Université / École privée : les différences

Quelles sont les différences entre vos études à la fac et vos études en écoles de commerce ? 

Caroline : En école de communication, ce qui change le plus selon moi c’est la pratique. À la fac, les cours étaient très théoriques avec peu de pratique orale de la langue. Dans mon école, nous avons bien entendu des cours théoriques mais ils sont très souvent mis en application grâce à des études de cas, des présentations orales et des compétitions d’agence, avec des vrais briefs de clients en fin d’année. De plus, les professeurs qui nous font cours sont tous des professionnels à l’origine. Ils nous parlent donc en connaissance de cause et on travaille donc très fréquemment sur des cas réels. Je pense que c’est un réel plus ! 

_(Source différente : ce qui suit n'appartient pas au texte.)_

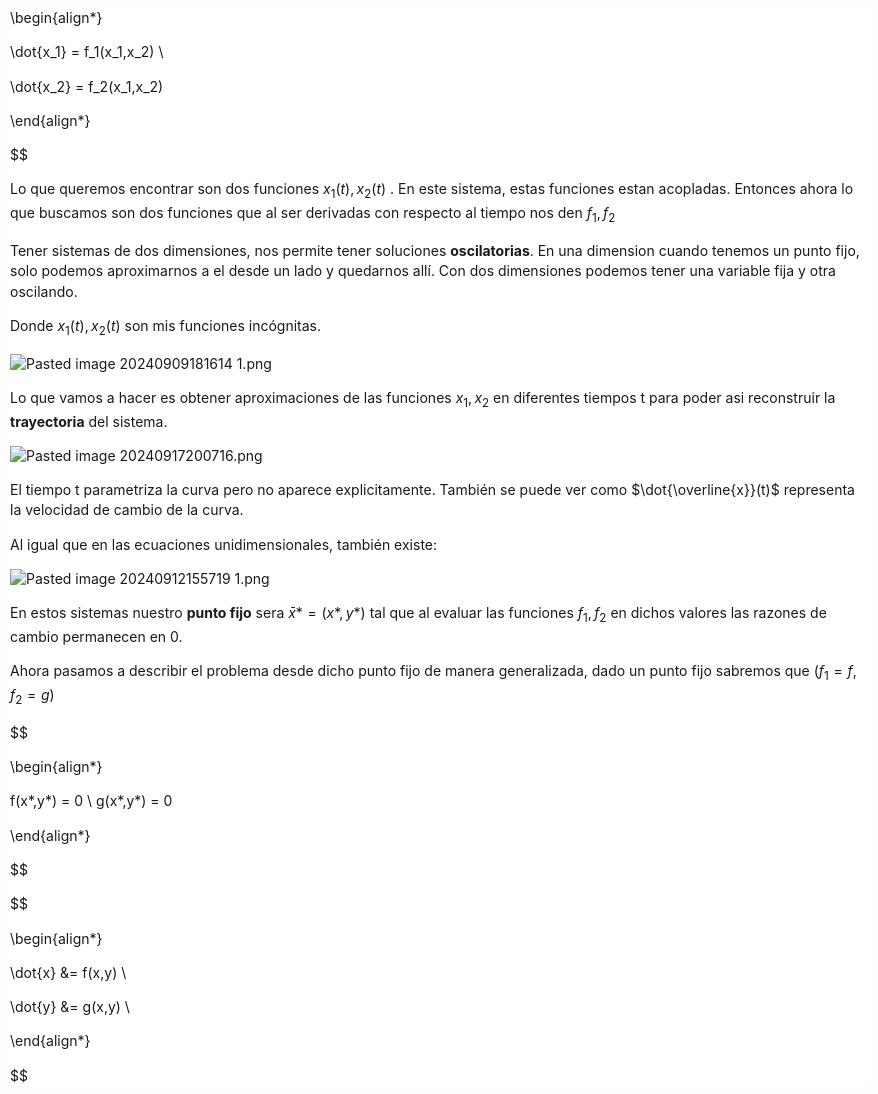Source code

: \begin{align*}

\dot{x_1} = f_1(x_1,x_2) \\

\dot{x_2} = f_2(x_1,x_2)

\end{align*}

$$

Lo que queremos encontrar son dos funciones $x_1(t),x_2(t)$ . En este sistema, estas funciones estan acopladas. Entonces ahora lo que buscamos son dos funciones que al ser derivadas con respecto al tiempo nos den $f_1, f_2$

Tener sistemas de dos dimensiones, nos permite tener soluciones **oscilatorias**. En una dimension cuando tenemos un punto fijo, solo podemos aproximarnos a el desde un lado y quedarnos allí. Con dos dimensiones podemos tener una variable fija y otra oscilando.

Donde $x_1(t),x_2(t)$ son mis funciones incógnitas.

![Pasted image 20240909181614 1.png](Pasted%20image%2020240909181614%201.png)

Lo que vamos a hacer es obtener aproximaciones de las funciones $x_1,x_2$ en diferentes tiempos t para poder asi reconstruir la **trayectoria** del sistema.

![Pasted image 20240917200716.png](Pasted%20image%2020240917200716.png)

El tiempo t parametriza la curva pero no aparece explicitamente. También se puede ver como $\dot{\overline{x}}(t)$ representa la velocidad de cambio de la curva.

Al igual que en las ecuaciones unidimensionales, también existe:

![Pasted image 20240912155719 1.png](Pasted%20image%2020240912155719%201.png)

En estos sistemas nuestro **punto fijo** sera $\bar{x}* = (x*,y*)$ tal que al evaluar las funciones $f_1,f_2$ en dichos valores las razones de cambio permanecen en 0.

Ahora pasamos a describir el problema desde dicho punto fijo de manera generalizada, dado un punto fijo sabremos que ($f_1 = f, f_2=g$)

$$

\begin{align*}

f(x*,y*) = 0 \\ g(x*,y*) = 0

\end{align*}

$$

$$

\begin{align*}

\dot{x} &= f(x,y) \\

\dot{y} &= g(x,y) \\

\end{align*}

$$
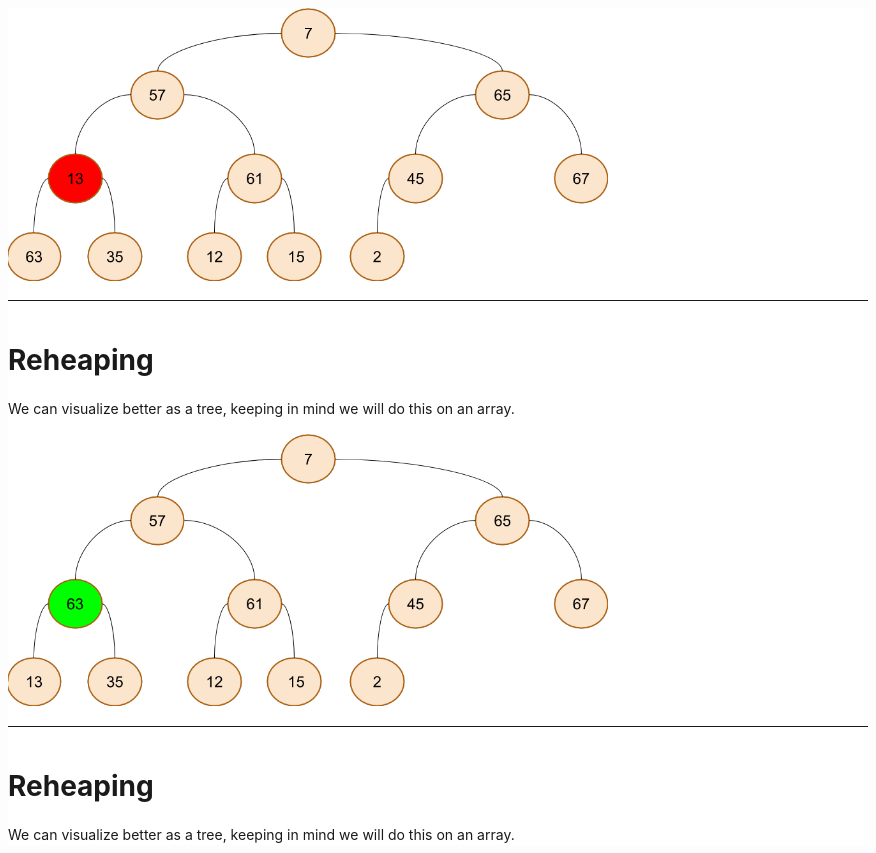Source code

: <img style='width:600px' src='../images/reheap-2.png'/>

---
# Reheaping
We can visualize better as a tree, keeping in mind we will do this on an array.

<img style='width:600px' src='../images/reheap-3.png'/>


---
# Reheaping
We can visualize better as a tree, keeping in mind we will do this on an array.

Gaëtan : En école de commerce, les cours sont plus professionnels qu’en IUT. Les enseignements se basent plus sur des savoir-être, sur des compétences relationnelles plutôt que sur de la théorie. L’accent est mis sur la qualité des sorties et des mises en situation. Par exemple, en tant qu’étudiant en spécialité vins et spiritueux, j’ai pu visiter de superbes châteaux dans le Bordelais, déguster des produits hauts de gamme que je n’aurais pas eu l’occasion de goûter en dehors de ce cadre ! L’école de commerce apporte aussi un plus grand réseau que les études universitaires. Grâce au bachelor, on a pu me dire « Tu viens de cette école, très bien, je vais faire passer ton CV ». Cela m’a permis de passer certaines étapes plus rapidement.

Pauline : À l’université, les cours sont trop théoriques. Il n’y a pas de périodes de stages obligatoires ni de partenariats avec des entreprises donc il n’est pas facile d’effectuer des stages. Cependant, le domaine du droit est large et les connaissances transmises sont très intéressantes. 

En école privée de marketing, les étudiants sont davantage encadrés et aiguillés qu’à la fac. Il y a un fil conducteur dans le cursus d’études. De plus, des semestres dans une école partenaire en Europe sont proposés. J’ai pu partir un semestre à Berlin directement en intégrant l’ISTEC. Cependant, une école privée coûte très cher, plus de 7 000 euros par an. Après avoir passé deux années dans l’école, je rentre en master en alternance. Ainsi, je n’aurai plus à payer les frais de formation et j’ai trouvé un poste en alternance en tant que chargé de promotion commerciale et marketing. L’école apporte davantage de concret dans les études avec des cours pratiques, des projets et des stages ou des rythmes d’alternance.